Sitting in a conference room in South Korea with 800 youth from 110 different countries, drafting a statement to our leaders on climate change was both exhilarating and, perhaps, entirely futile.
It was exhilarating in the sense that we were a small part of something bigger, shaping a declaration that would be delivered to ministers and presidents before the upcoming conference on climate change in Copenhagen. We are part of a growing movement of young people tired of our leaders playing fast and loose with our planet and our future.
And yet, my excitement was dampened by the nagging recollection that the United Nations Environment Programme’s Tunza International Youth Conference was not the first international environmental gathering and it is unlikely to be the last.
The Rio Summit of 1992 was the first prominent international environmental conference and is where many of the current annual high-level meetings, such as the Convention on Biological Diversity, Commission on Sustainable Development and the Climate Change Convention, got their starts.
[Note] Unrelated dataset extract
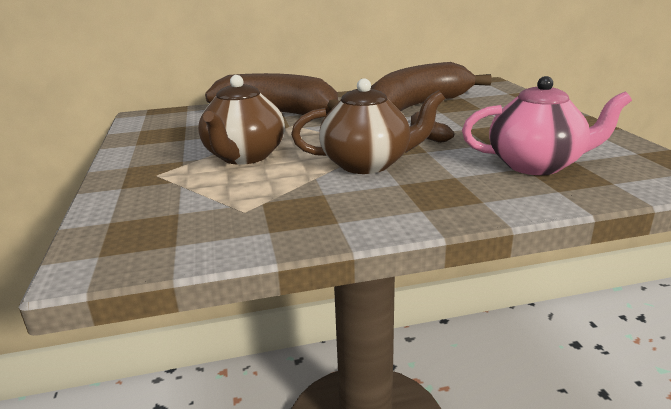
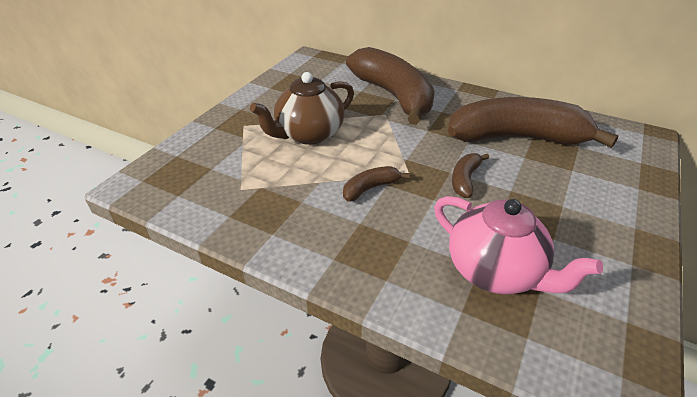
camera: 40 degrees right, 15 degrees up
(368, 164) = (370, 188): brown teapot -> brown banana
Recently, a lot of these conferences have been encouraging youth participation, recognizing our generation as the “voice of the future.” I’ve personally attended a few of these meetings and, although I’ve enjoyed all of them, I often wonder if they are worth it. The cost: whether you measure it in terms of carbon, time or money: is always high, and the results are often intangible.
At the most recent UN Commission on Sustainable Development, over 100 youths attended to push our governments to put the sustainability back into “sustainable” development. The entire youth caucus spent long hours drafting statements and meeting with our respective country’s delegation leaders. The result: a non-binding treaty that looked eerily similar to previous treaties with the usual agriculture subsidies, tariffs and empty promises to help Africa.
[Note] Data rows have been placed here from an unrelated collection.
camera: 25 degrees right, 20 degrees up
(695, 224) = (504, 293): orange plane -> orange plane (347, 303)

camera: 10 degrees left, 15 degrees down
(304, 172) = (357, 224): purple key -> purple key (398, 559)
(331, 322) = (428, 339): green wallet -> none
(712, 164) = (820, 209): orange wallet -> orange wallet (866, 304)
But what of the low-carbon alternative? I could have spent my summer in Walla Walla living in a tent entirely off the grid, planting trees and praying that those darn politicians get something done in Copenhagen.
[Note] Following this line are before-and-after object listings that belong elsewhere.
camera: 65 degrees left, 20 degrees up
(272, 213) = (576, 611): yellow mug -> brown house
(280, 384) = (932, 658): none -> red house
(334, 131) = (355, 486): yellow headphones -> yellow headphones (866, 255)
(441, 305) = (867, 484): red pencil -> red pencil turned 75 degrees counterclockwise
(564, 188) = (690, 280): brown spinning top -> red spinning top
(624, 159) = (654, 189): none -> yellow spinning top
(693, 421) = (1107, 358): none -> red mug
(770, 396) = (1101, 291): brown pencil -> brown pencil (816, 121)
Yet a recent study by a Swedish economist showed that even if everyone in Sweden adopted the most extreme behavioral changes in favor of green consumption this would only bring a maximum of a 30 percent reduction in carbon emissions. If you apply this study to the Western world in its entirety, it highlights the need for policy change.
At the same time, these conferences will only be effective if there is grassroots momentum for them. As easy as it is to complain of the money, special interests and corruption that play a role in our political system, that is no excuse not to get involved.
During the recent vote in the House on the American Clean Energy and Security Act (ACES), many Congressional members reported receiving hundreds of calls urging them to vote against the bill and only a handful of calls supporting ACES. For the first comprehensive piece of legislation on climate change to receive so little support in the age of eco-everything is absurd.
I’ve often heard people my age, especially at Whitman, complain that our leaders: especially Congress: need to “wake-up.” I don’t believe that they ever will. In a very real sense, the representative nature of much of the world’s governments means that most world leaders are reactionary, not revolutionary. Even President Obama, who I believe is one of the most activist politicians to have ever lived, ran a campaign that was very much a reaction against eight years of the Bush administration.
If we want our leaders to legislate a world where sustainability is put ahead of systematic extraction, we need to show them that it is possible. It is not so much that we need the world to “wake up,” it’s that we need to show it a new dream.
That dream starts with our own lives but does not end there. We need to live green while making sure that we make our voices heard. This year is one of the most exciting times in history to be an environmentalist. The climate bill will soon be put to a vote in the Senate and then the entire world will gather in Copenhagen to come up with a post-Kyoto treaty. This is our moment: let’s seize it.